In a hundred years the Empire had been transformed from a state in which the immense majority of the inhabitants were devoted to pagan religions, into one in which an Emperor could say, with gross exaggeration, but without manifest absurdity, that not a pagan survived. Such a change was not brought to pass by mere prohibition and suppression. It is not too much to say that the success of the Church in converting the gentile world in the fourth and fifth centuries was due to a process which may be described as a pagan transmutation of Christianity itself. If Christian beliefs and worship had been retained unaltered in the early simplicity of their spirit and form, it may well be doubted whether a much longer period would have sufficed to christianize the Roman Empire. But the Church permitted a compromise. All the religions of the age had common ground in crude superstition, and the Church found no difficulty in proffering to converts beliefs and cults similar to those to which they had been accustomed. It was a comparatively small matter that incense, lights, and flowers, the accessories of various pagan ceremonials, had been introduced into Christian worship. It was a momentous and happy stroke to encourage the introduction of a disguised polytheism.

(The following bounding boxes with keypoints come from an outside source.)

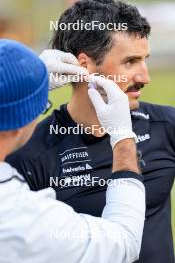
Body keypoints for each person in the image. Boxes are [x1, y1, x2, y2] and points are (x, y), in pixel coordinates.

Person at [7, 0, 175, 263]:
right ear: (84, 64)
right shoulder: (31, 153)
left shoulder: (165, 125)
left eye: (145, 60)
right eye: (130, 62)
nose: (145, 77)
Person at [0, 39, 145, 263]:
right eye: (130, 61)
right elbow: (124, 242)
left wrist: (30, 83)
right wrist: (123, 137)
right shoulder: (23, 218)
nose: (145, 78)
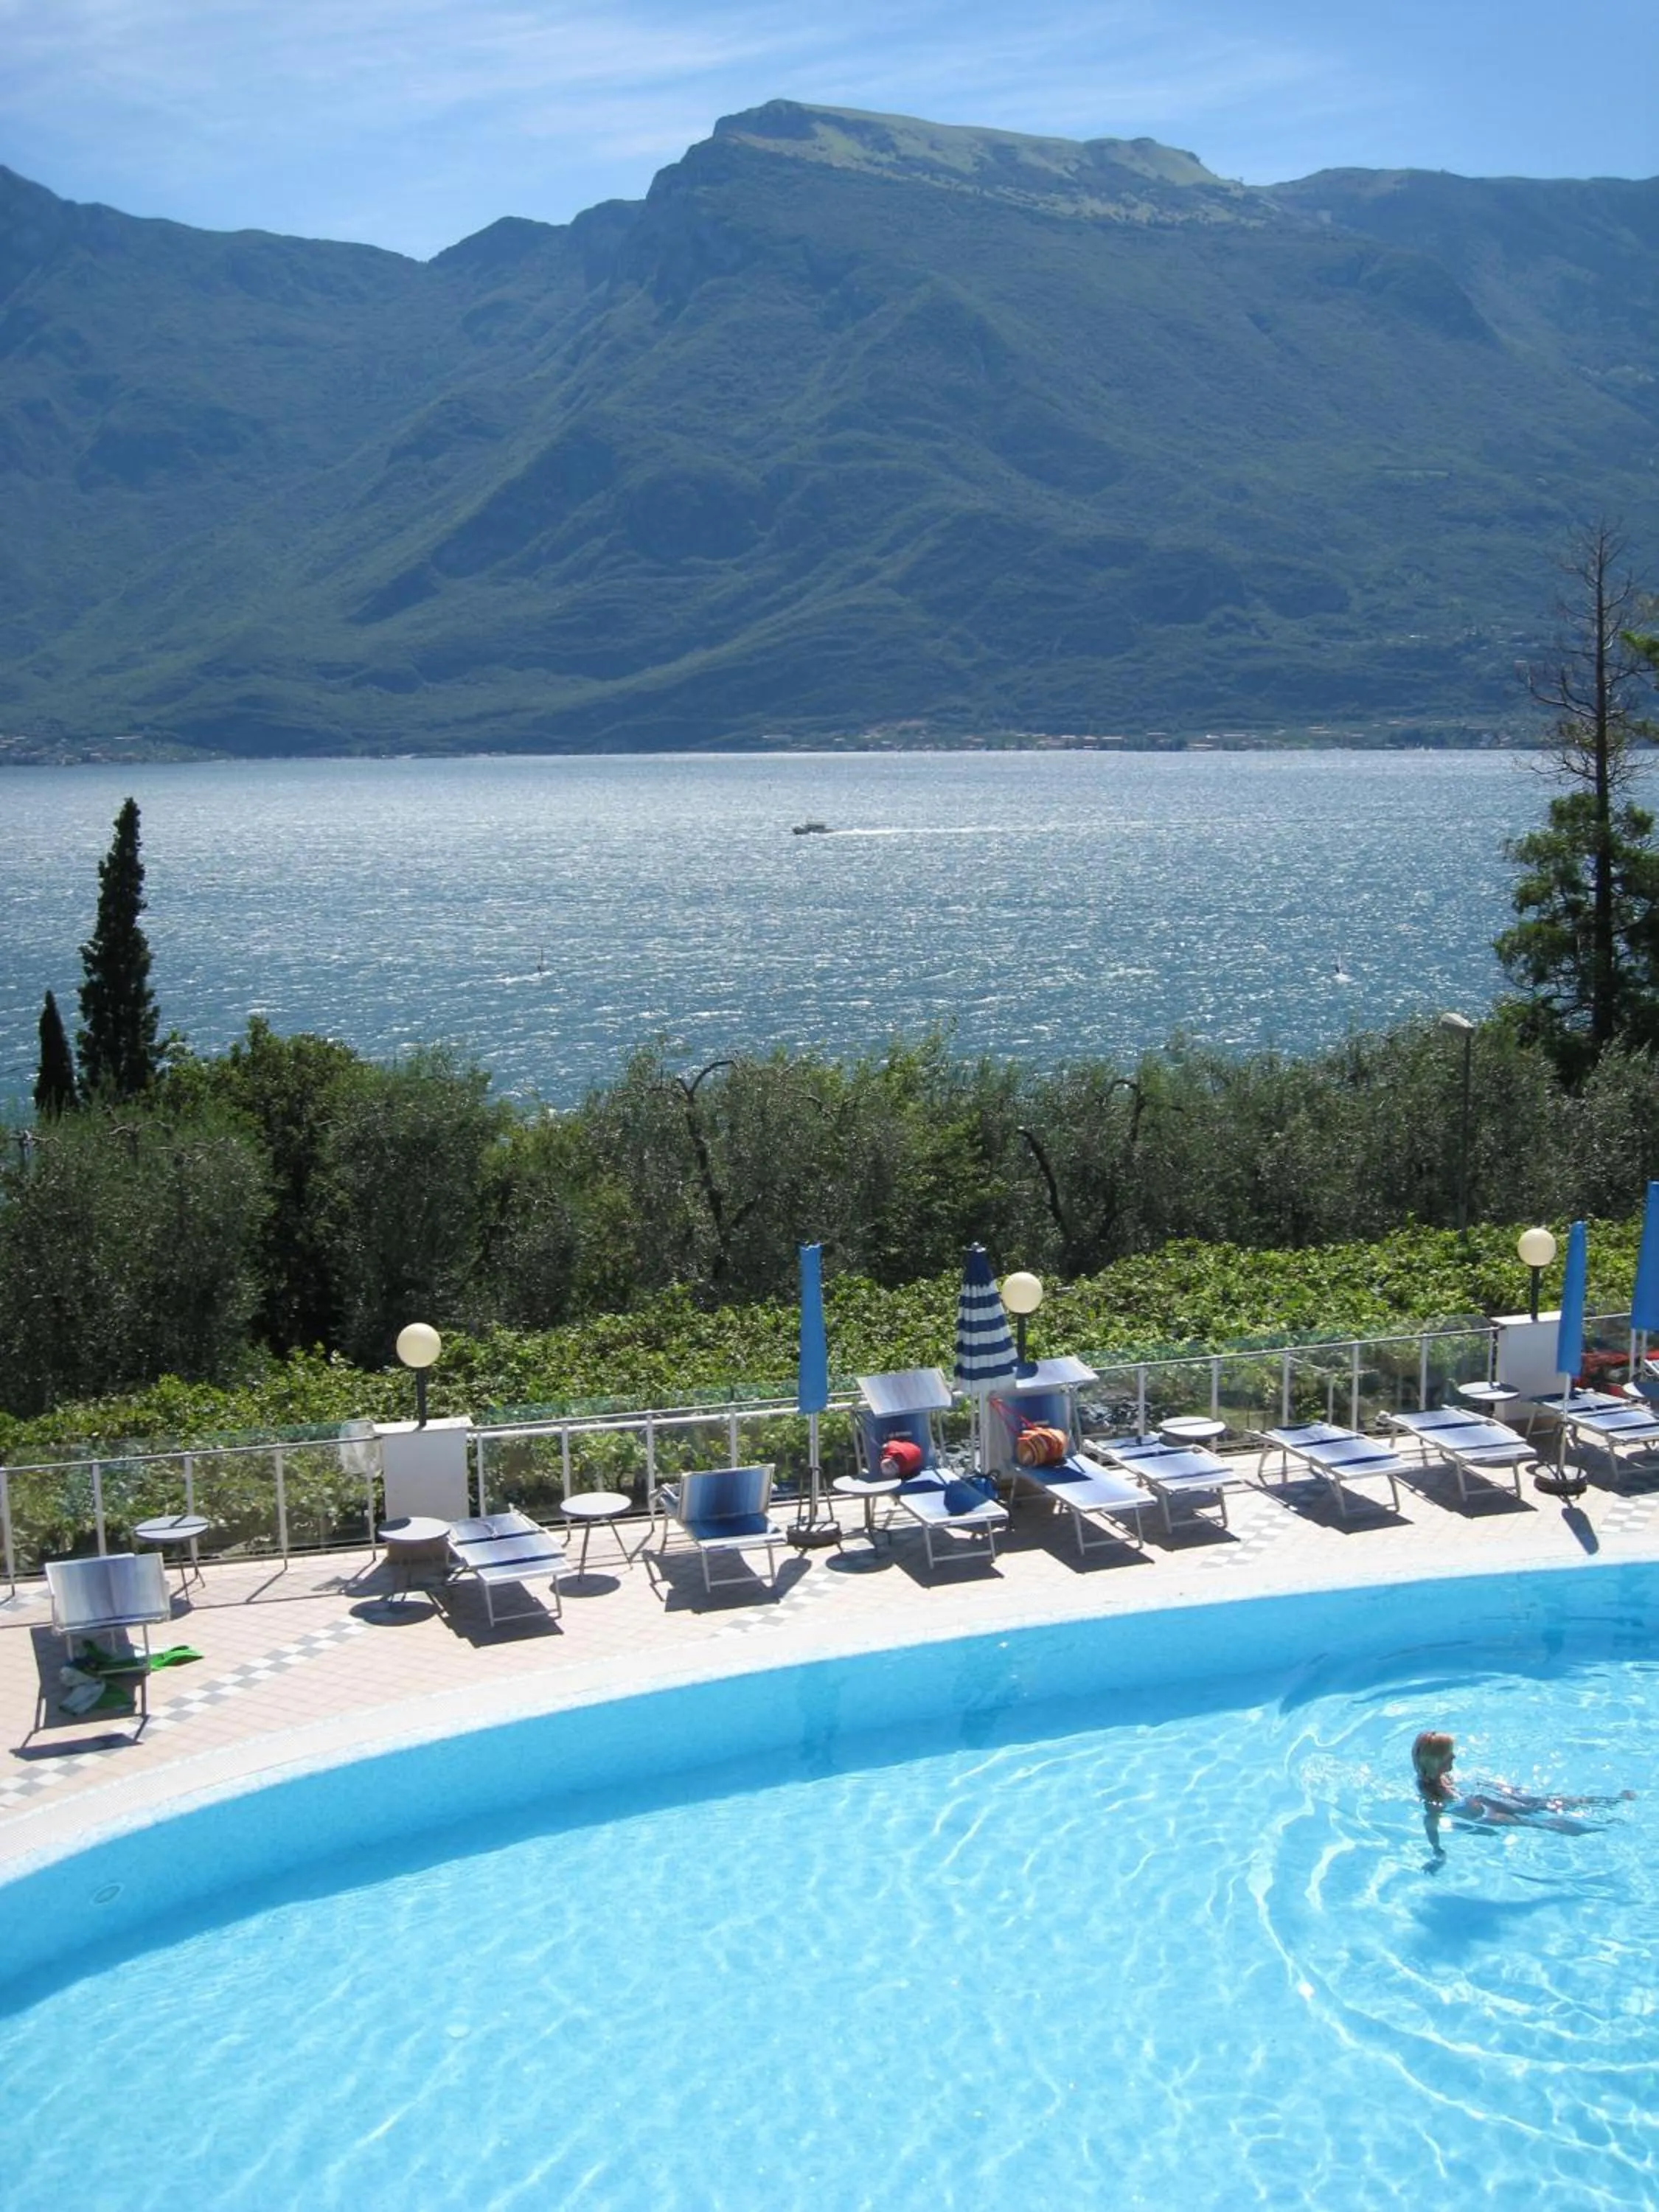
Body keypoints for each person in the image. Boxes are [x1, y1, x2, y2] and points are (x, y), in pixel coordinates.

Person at [1413, 1730, 1631, 1854]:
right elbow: (1431, 1821)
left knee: (1541, 1802)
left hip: (1483, 1803)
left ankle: (1608, 1802)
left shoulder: (1443, 1776)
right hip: (1484, 1817)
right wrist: (1437, 1850)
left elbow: (1473, 1786)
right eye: (1450, 1755)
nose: (1455, 1758)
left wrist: (1500, 1789)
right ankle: (1601, 1827)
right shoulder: (1431, 1792)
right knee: (1536, 1822)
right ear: (1436, 1762)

A legion of saints and martyrs replaced the old legion of gods and heroes, and the hesitating pagan could gradually reconcile himself to a religion, which, if it robbed him of his tutelary deity, whom it stigmatized as a demon, allowed him in compensation the cult of a tutelary saint. A new and banal mythology was created, of saints and martyrs, many of them fictitious; their bodies and relics, capable of working miracles like those which used to be wrought at the tombs of heroes, were constantly being discovered. The devotee of Athene or Isis could transfer his homage to the Virgin Mother. The Greek sailor or fisherman, who used to pray to Poseidon, could call upon St. Nicolas. Those who worshipped at stone altars of Apollo on hill-tops could pay the same allegiance to St. Elias. The calendar of Christian anniversaries corresponded at many points to the calendars of Greek and Roman festivals. Men could more easily acquiesce in the loss of the heathen celebrations connected with the winter solstice and the vernal equinox, when they found the joyous celebrations of the Nativity and the resurrection associated with those seasons, and they could transfer some of their old customs to the new feasts.